L'indicible / L'ineffable (cours sur le langage)
L'ineffable.
Il est des réalités intraduisibles par le langage.
- Dans le domaine psychologique:
Le langage paraît en effet inapte à traduire dans toutes ses nuances ce que nous sentons. Il ne saurait évidemment faire partager la sensation elle-même : comme l'observait Leibniz, « nous ne saurions connaître le goût de l'ananas par la relation de nos voyageurs ».
- Dans les émotions, sentiments, passions de la vie affective, il existe bien des nuances individuelles que le langage ne traduit que fort imparfaitement: un « je-ne-sais-quoi » intraduisible, un « presque-rien » inexprimable. Les douleurs d'une extrême intensité sont-elles dicibles? « Les grandes douleurs sont muettes. » disait le vieux Sénèque (philosophe stoïcien, Ier siècle après J.C.). Les grandes joies le sont sans doute également. Les « je t'aime » que nous prononçons ont été cent fois, mille fois, prononcés et entendus par d’autres : « Tout est dit depuis huit mille ans qu'il y a des hommes et qui pensent » (La Bruyère). Les mots sont usés, élimés.
Pour Roland Barthes (1915-1980), il est impossible de transcrire de façon directe et absolue ses sentiments. « Écrire l'amour c'est affronter le gâchis du langage, cette région d'affolement où le langage est à la fois trop et trop peu » (R. Barthes, Fragments d'un discours amoureux, p. 115, éd. du Seuil, 1977).
- Dans le domaine religieux ou métaphysique: Qui reconnaît l'existence d'un être infini, reconnaît par là même l'impuissance de l'intelligence humaine à le comprendre pleinement et celle du langage humain à l'exprimer adéquatement. Dieu, c'est « l'ineffablement élevé » (Concile de Trente). « Les voies du Seigneur sont impénétrables », dit-on encore. Toute idée que l'on se fait de la divinité se voit démasquée dans son inadéquation à délimiter ce qui est sans limite. Dieu est l'indicible sur lequel rien ne peut être affirmé (théologie négative). Le silence serait l'expression normale de l'inconditionné. Sainte Thérèse d’Avila (religieuse mystique espagnol du XIVe) : la méditation et au silence intérieur, conditions préalables à un retour au plus profond de l'être, là où Dieu parle en secret à l'âme.
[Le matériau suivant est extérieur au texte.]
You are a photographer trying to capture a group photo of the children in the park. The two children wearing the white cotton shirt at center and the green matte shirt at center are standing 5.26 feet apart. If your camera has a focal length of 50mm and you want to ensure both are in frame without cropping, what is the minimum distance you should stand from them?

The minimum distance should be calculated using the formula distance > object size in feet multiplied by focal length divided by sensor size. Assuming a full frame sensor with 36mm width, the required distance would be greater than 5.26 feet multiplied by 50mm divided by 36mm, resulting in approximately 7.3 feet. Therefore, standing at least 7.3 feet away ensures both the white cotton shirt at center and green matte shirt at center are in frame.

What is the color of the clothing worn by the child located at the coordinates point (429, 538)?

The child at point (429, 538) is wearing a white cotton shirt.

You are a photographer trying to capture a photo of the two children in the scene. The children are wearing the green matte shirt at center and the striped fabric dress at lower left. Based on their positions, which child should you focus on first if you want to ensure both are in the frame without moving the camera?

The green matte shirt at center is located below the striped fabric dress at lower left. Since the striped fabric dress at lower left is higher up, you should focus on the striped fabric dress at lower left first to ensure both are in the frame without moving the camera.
TRANSITION = L'ineffable est flou, imprécis et obscur. Seul, le mot détermine, structure et forme la pensée. Ne pense-t-on pas en mots comme on paie en euros ou en dollars? Le mot n'est-il pas l'unité même de la pensée comme le point mathématique est l'unité, l'élément même de la géométrie? Consubstantialité entre langage et pensée (=> Thèse de Hegel).